What does it mean when someone says they have been served in a Florida family law case? This means papers related to a lawsuit filed against a defendant have been delivered to the defendant. Service of process in Florida has certain requirements. If delivery of the lawsuit papers is not performed according to the Florida Statutes, the person who is alleged to have been served may have a reason to challenge the validity of the service of process. This was an issue in the case Capasso v. Buchanan, 4D2023-1397 (Fla. 4th DCA January 17, 2024).

The defendant in this case challenged alleged service of process upon her on the basis that the process server "failed to place on the summons served the date and time of service, the server’s initials or signature, and the server’s identification number as required by section 48.031(5), Florida Statutes (2023), and Florida Rule of Civil Procedure 1.070.” After a second attempt was made to serve her, the defendant filed another motion alleging again that the process server did not comply with the Florida Statutes or the Rules of Procedure.
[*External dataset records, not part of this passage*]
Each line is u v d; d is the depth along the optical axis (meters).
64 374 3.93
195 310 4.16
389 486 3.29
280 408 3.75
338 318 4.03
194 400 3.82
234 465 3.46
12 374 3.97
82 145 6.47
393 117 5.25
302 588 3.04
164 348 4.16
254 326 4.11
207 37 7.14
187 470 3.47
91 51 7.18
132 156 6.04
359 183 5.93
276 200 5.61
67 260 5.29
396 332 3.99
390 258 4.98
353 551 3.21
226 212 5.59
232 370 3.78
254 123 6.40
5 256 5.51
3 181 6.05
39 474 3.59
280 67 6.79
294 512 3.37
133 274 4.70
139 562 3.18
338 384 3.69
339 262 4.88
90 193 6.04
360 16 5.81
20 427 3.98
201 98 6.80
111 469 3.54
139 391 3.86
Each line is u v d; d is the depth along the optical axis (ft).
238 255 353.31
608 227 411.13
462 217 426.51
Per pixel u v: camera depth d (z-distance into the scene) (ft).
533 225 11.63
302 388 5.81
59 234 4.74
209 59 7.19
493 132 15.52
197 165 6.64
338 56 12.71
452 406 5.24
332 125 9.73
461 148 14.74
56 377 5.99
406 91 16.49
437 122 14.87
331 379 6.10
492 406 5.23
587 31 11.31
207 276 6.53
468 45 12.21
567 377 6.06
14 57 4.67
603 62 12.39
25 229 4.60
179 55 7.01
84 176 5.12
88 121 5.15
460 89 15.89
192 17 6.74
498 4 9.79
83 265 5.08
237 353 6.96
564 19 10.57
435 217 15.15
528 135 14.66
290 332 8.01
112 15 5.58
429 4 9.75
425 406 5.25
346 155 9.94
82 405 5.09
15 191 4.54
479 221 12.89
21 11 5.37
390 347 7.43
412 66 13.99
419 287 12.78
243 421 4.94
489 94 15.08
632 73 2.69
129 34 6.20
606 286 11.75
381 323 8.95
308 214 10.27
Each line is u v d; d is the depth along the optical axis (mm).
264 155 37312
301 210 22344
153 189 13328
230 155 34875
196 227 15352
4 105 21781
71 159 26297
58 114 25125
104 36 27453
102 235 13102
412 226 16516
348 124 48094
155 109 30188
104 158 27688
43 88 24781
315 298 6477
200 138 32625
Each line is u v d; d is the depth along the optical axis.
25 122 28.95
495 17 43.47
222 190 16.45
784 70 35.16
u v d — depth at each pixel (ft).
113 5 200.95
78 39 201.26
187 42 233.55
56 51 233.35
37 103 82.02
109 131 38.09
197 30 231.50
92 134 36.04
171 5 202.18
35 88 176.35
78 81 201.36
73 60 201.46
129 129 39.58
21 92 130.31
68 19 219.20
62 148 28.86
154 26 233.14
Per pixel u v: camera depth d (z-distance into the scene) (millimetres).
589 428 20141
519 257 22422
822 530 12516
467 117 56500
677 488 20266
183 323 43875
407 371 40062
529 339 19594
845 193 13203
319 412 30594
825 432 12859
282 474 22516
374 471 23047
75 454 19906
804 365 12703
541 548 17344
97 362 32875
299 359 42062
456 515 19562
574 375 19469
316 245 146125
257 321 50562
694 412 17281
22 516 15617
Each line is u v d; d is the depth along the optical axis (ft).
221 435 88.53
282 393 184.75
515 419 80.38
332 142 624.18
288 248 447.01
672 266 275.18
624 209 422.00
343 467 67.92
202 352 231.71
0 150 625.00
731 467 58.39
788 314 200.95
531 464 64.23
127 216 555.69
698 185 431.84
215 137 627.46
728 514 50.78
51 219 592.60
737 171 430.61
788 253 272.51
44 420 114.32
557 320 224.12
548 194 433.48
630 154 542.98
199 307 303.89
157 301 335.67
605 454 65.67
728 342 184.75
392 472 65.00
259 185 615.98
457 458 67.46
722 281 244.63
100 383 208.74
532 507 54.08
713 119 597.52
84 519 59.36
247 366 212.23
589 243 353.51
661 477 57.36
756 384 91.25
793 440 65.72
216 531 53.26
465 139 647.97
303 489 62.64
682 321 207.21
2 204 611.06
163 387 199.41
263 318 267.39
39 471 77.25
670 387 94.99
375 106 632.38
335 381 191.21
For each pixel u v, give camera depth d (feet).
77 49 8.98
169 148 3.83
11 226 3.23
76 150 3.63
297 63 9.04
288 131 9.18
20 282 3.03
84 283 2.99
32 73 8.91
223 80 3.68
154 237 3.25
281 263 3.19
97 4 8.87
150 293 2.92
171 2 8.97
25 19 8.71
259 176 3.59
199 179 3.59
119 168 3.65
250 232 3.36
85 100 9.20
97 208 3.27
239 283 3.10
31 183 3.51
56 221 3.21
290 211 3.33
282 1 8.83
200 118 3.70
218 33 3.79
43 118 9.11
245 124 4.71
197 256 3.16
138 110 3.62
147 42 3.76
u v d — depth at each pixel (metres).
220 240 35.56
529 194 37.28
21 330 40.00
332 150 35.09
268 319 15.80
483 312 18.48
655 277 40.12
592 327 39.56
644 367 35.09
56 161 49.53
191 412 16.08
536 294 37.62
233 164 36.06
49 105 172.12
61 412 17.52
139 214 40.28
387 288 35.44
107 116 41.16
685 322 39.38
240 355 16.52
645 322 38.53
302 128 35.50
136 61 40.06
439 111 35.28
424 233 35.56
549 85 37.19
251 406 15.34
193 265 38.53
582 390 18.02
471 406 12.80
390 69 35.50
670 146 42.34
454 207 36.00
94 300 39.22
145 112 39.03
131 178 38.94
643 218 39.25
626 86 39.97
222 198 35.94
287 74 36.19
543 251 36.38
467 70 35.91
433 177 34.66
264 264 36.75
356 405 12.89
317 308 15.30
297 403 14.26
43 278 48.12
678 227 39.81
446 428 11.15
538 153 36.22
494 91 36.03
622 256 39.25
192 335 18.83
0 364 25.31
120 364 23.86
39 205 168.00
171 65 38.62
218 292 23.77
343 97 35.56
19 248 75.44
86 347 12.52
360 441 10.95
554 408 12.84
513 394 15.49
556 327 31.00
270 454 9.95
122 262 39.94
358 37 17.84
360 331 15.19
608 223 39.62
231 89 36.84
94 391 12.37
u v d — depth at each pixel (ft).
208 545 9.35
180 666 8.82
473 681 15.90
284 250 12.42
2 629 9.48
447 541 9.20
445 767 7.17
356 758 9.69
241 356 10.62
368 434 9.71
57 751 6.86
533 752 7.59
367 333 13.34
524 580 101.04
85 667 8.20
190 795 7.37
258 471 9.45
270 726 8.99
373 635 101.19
Her motion was denied at a non-evidentiary hearing and she appealed.

The appellate court reversed, holding “Appellant is entitled to an evidentiary hearing because her motion adequately raised the process server’s failure to strictly comply with section 48.031(5) and rule 1.070. See id.; see also Brown v. U.S. Bank Nat’l Ass'n, 117 So. 3d 823, 824 (Fla. 4th DCA 2013) (‘When a process server fails to strictly comply with [the service of process] rules, service must be quashed.’). Further, Appellant did not waive her objection to personal jurisdiction by filing discovery requests and motions relating to discovery or by otherwise defending the action.”